Well, 8 radiation treatments and two chemo infusions and here I am. It has been an interesting week.
Starting on Friday I had mild nausea which became progressively more bothersome. Never to the point of vomiting but smells and tastes and even some pictures of food upset my stomach. I researched – found out that the chemo drugs I am taking this time are much more likely to cause these problems. I also found out that I may have been inadvertently medicating myself for nausea . . . last winter I began having severe panic attacks. I was prescribed Lorazepam with instructions to use 1/2 milligram as needed for attack. (An aside – 30 years ago I had my first panic attacks and was diagnosed with proctitis at the same time – this time I was diagnosed with panic attacks and ulcerative colitis. Autoimmune. “Should have been on meds all these years”- despite not having ANY symptoms. Long story short – no colitis symptoms since Sept. and anxiety much improved – I believe this had more to do with the fact that I was dosed with an antibiotic in December which according to 23andme I metabolize differently from most of the population and I believe it completely destroyed any “balance” in my digestive bacteria.) Anyway – I realized I had not used Lorazepam on Thursday and Friday. Hmmm. Checked drugs used for nausea during chemotherapy and Lorazepam was right up there. Once I again started to use a small dose in the morning before confronting those huge, clanking machines – my nausea also started to subside. Gross- but fact of life is that constipation is also a problem. You will notice all the little ads on all the bottles warning about how much and which ones and how often. Turns out that the darn chemo drugs also slow the motility of your intestines CAUSING this problem even if you’re eating all the bran and roughage in the world. So – once more a little help is necessary – Milk of Magnesia , teas, and/or Sennekot will now be part of my arsenal as well. Happy day – I enjoyed a substantial, healthful breakfast before chemo today and a wonderful, flavorful dinner tonight. Sigh! Right now I feel terrific ….
I will have a pulmonary function test on Friday to ascertain if I am able to handle surgery. Then, the plan goes from there.

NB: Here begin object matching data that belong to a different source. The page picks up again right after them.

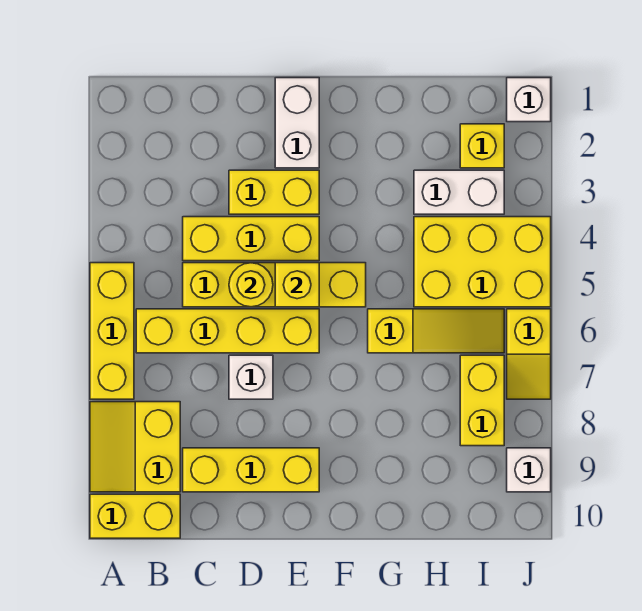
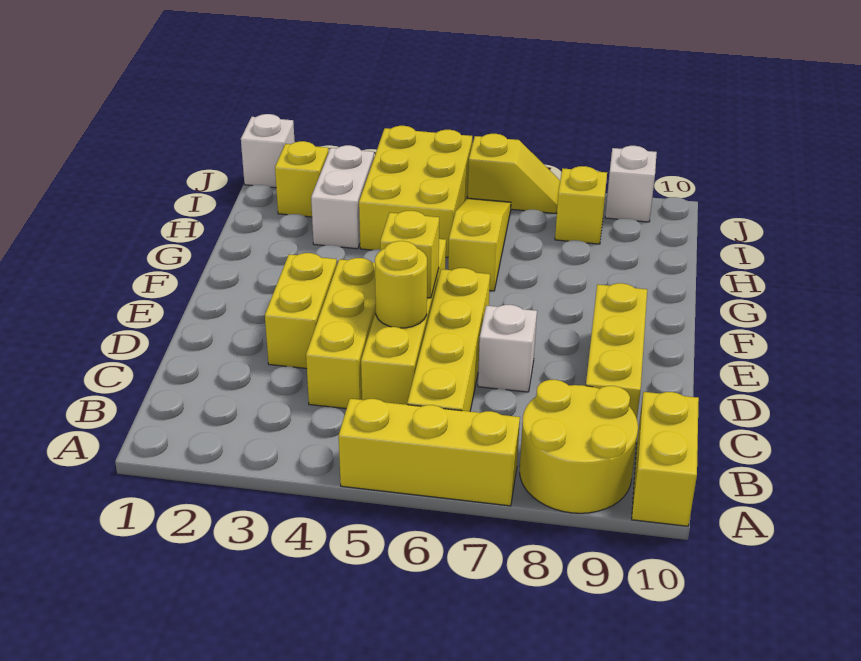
yellow slope A8:B9 level 1 top B -> yellow round brick A8:B9 level 1
white brick E1:E2 level 1 -> none
yellow brick I7:I8 level 1 -> yellow brick I8 level 1

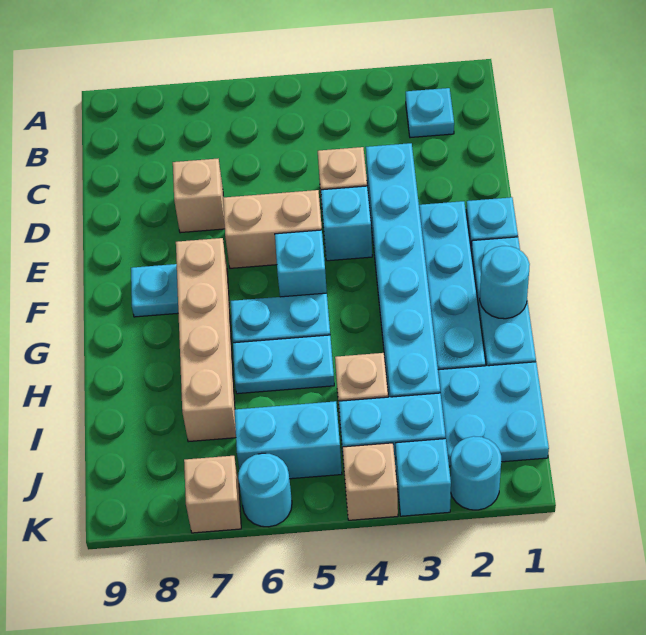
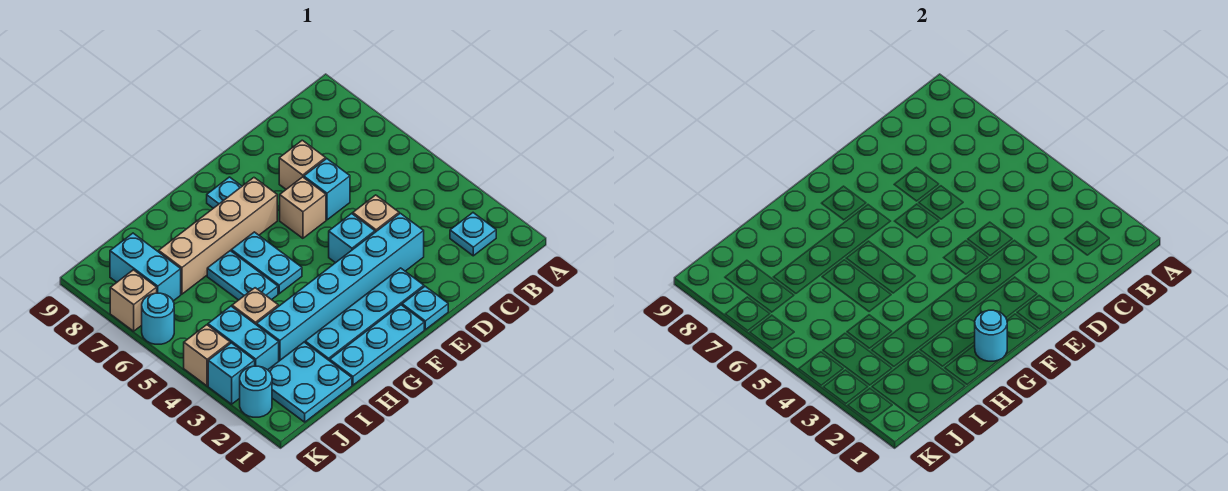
tan brick E5:E6 level 1 -> tan brick E6 level 1
cyan brick F5 level 1 -> cyan brick D6 level 1
cyan brick J5:J6 level 1 -> cyan brick J7:J8 level 1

Todays chemo was three hours long – I am receiving anti emetics and steroids as well as Benadryl to counteract any allergic responses and to hopefully help with nausea. Using a port is causing this to be so much simpler and less uncomfortable than before – numb, poke, draw blood for tests, attach IV bags, begin therapy. Done and done. My new I Pad got me through waiting for the radiologist’s appointment as well as the three hours of chemo – THANKS YOU THREE KIDS!!!!!!!
So . . . so much to be thankful for. Feeling good. A wonderful therapy dog who visits us on Wednesdays. Wonderful meals cooked by wonderful people. A kind and thoughtful husband who is always trying to help. An Oregon yeti footprint to stamp out SFC. The moose who’s turned into a lap cat. Kids who surprised me to tears and continue to pop in and out. Wonderful books on healing. The continued prayers and wishes of so many people who mean so much to me from every part of my life. At this moment I really do feel great. Everything you have done has helped me feel positive. Thank you for helping me heal.
I love the blog. I’m following your journey. It sucks big time that this is the 2nd go round for you. As always you are in my prayers
I’m thinking about you always. Glad this is going well. I just keep thinking that this should be over before Thanksgiving, so we’ll have a lot to be thankful for.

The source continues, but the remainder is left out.